Everybody knew of Shawn's friendship with Triple H. He had screwed Rocky out of a title match just the year prior. There was definitely some interest in seeing this match go down.
Also, WWE aired many vignettes promoting some sort of Judgment Day. Now, the show was called Judgment Day, but these promos sure seemed to promise something extra.
I remember thinking that I knew what it was all about, but you just never know...
The Rock and Triple H delivered.
They were always going to have a tough task ahead, but both of them came through. Also, Shawn Michaels was a great referee.
He added to the story, yet never took away from the match.
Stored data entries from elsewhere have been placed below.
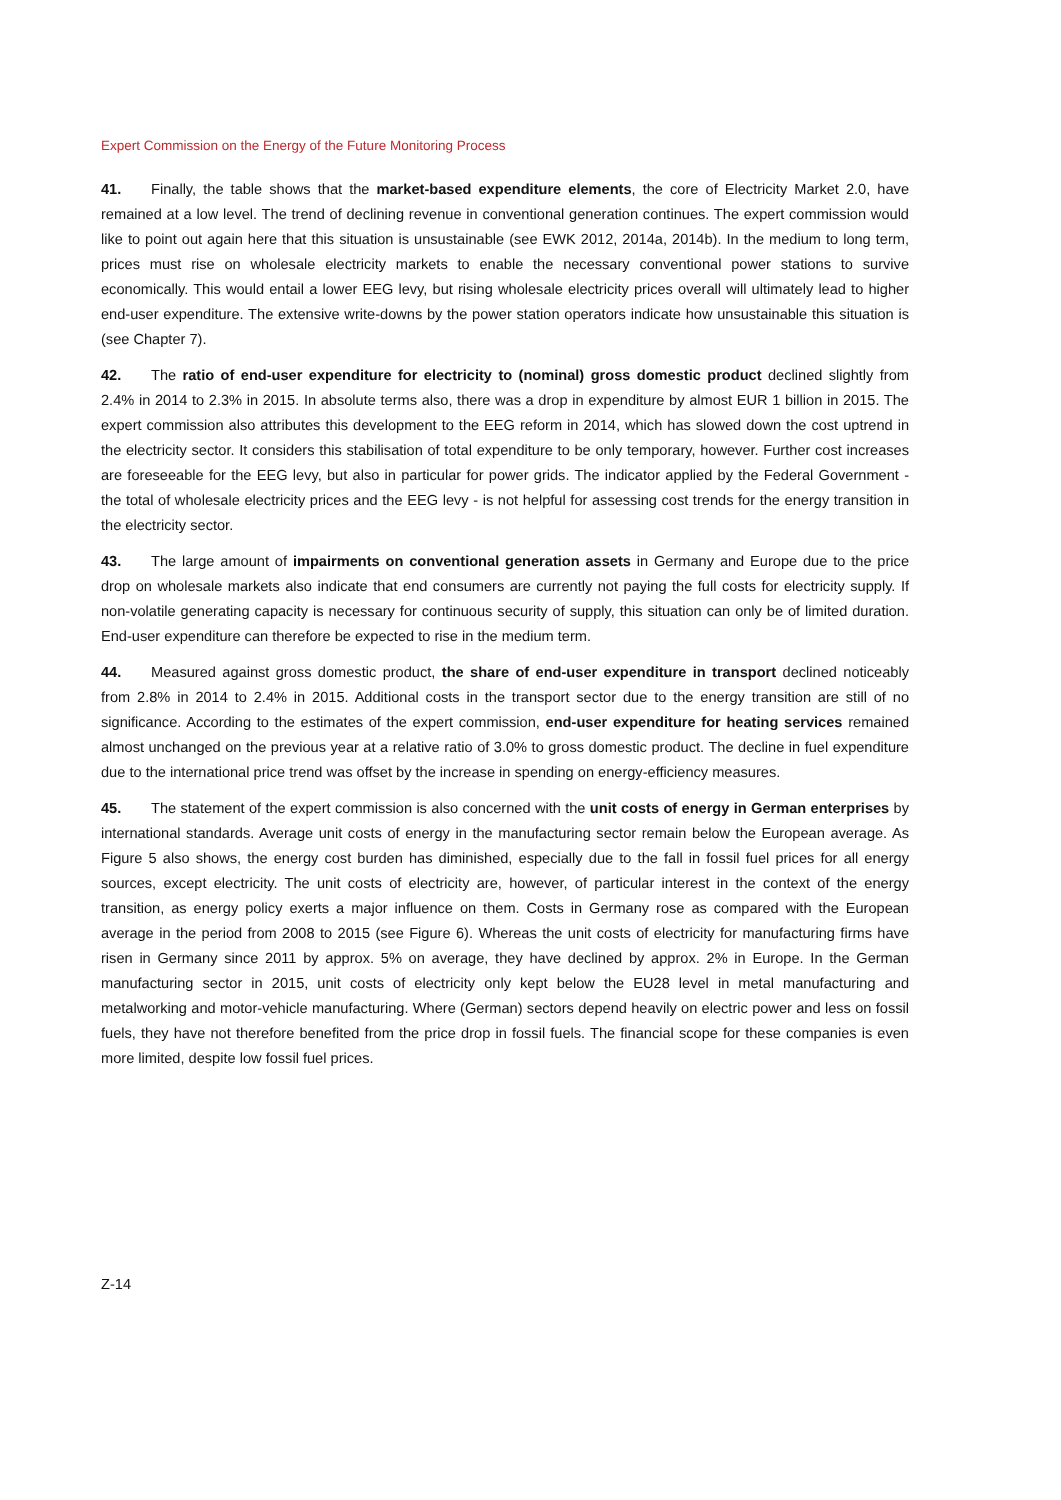Expert Commission on the Energy of the Future Monitoring Process
41. Finally, the table shows that the market-based expenditure elements, the core of Electricity Market 2.0, have remained at a low level. The trend of declining revenue in conventional generation continues. The expert commission would like to point out again here that this situation is unsustainable (see EWK 2012, 2014a, 2014b). In the medium to long term, prices must rise on wholesale electricity markets to enable the necessary conventional power stations to survive economically. This would entail a lower EEG levy, but rising wholesale electricity prices overall will ultimately lead to higher end-user expenditure. The extensive write-downs by the power station operators indicate how unsustainable this situation is (see Chapter 7).
42. The ratio of end-user expenditure for electricity to (nominal) gross domestic product declined slightly from 2.4% in 2014 to 2.3% in 2015. In absolute terms also, there was a drop in expenditure by almost EUR 1 billion in 2015. The expert commission also attributes this development to the EEG reform in 2014, which has slowed down the cost uptrend in the electricity sector. It considers this stabilisation of total expenditure to be only temporary, however. Further cost increases are foreseeable for the EEG levy, but also in particular for power grids. The indicator applied by the Federal Government - the total of wholesale electricity prices and the EEG levy - is not helpful for assessing cost trends for the energy transition in the electricity sector.
43. The large amount of impairments on conventional generation assets in Germany and Europe due to the price drop on wholesale markets also indicate that end consumers are currently not paying the full costs for electricity supply. If non-volatile generating capacity is necessary for continuous security of supply, this situation can only be of limited duration. End-user expenditure can therefore be expected to rise in the medium term.
44. Measured against gross domestic product, the share of end-user expenditure in transport declined noticeably from 2.8% in 2014 to 2.4% in 2015. Additional costs in the transport sector due to the energy transition are still of no significance. According to the estimates of the expert commission, end-user expenditure for heating services remained almost unchanged on the previous year at a relative ratio of 3.0% to gross domestic product. The decline in fuel expenditure due to the international price trend was offset by the increase in spending on energy-efficiency measures.
45. The statement of the expert commission is also concerned with the unit costs of energy in German enterprises by international standards. Average unit costs of energy in the manufacturing sector remain below the European average. As Figure 5 also shows, the energy cost burden has diminished, especially due to the fall in fossil fuel prices for all energy sources, except electricity. The unit costs of electricity are, however, of particular interest in the context of the energy transition, as energy policy exerts a major influence on them. Costs in Germany rose as compared with the European average in the period from 2008 to 2015 (see Figure 6). Whereas the unit costs of electricity for manufacturing firms have risen in Germany since 2011 by approx. 5% on average, they have declined by approx. 2% in Europe. In the German manufacturing sector in 2015, unit costs of electricity only kept below the EU28 level in metal manufacturing and metalworking and motor-vehicle manufacturing. Where (German) sectors depend heavily on electric power and less on fossil fuels, they have not therefore benefited from the price drop in fossil fuels. The financial scope for these companies is even more limited, despite low fossil fuel prices.
Z-14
With the score tied up and only two minutes remaining, you knew a major moment was about to occur. In grand WWE fashion, the company was about to change forever...
You talk about a crowd reaction. You talk about a Superstar making his return. You talk about some major controversy to end the event.
Undertaker comes out riding a motorcycle (character change), takes out Triple H, Vince McMahon, DX and his regime, all the while Shawn Michaels see this with time expiring.
The buzzer sounds, and everybody is stunned.
Would The Rock keep his title? Why did Undertaker take out Triple H? Did Shawn Michaels see this all? What reason did WWE have to close most shows in the Attitude Era with 10 people running out?
In any event, Michaels gave the final fall to Triple H due to outside interference. He disqualified The Rock, of all people, and awarded the WWE Championship to The Game.
A month later, Triple H would drop the gold back to The Rock in a six-man tag team main event, where Rocky pinned Vince McMahon. Yes, that happened! Another hidden gem of the Attitude Era...
All in all, this was a solid show. It was mostly about the main event, but it came through in a big way. If I were grading this show, I would give the company a B-.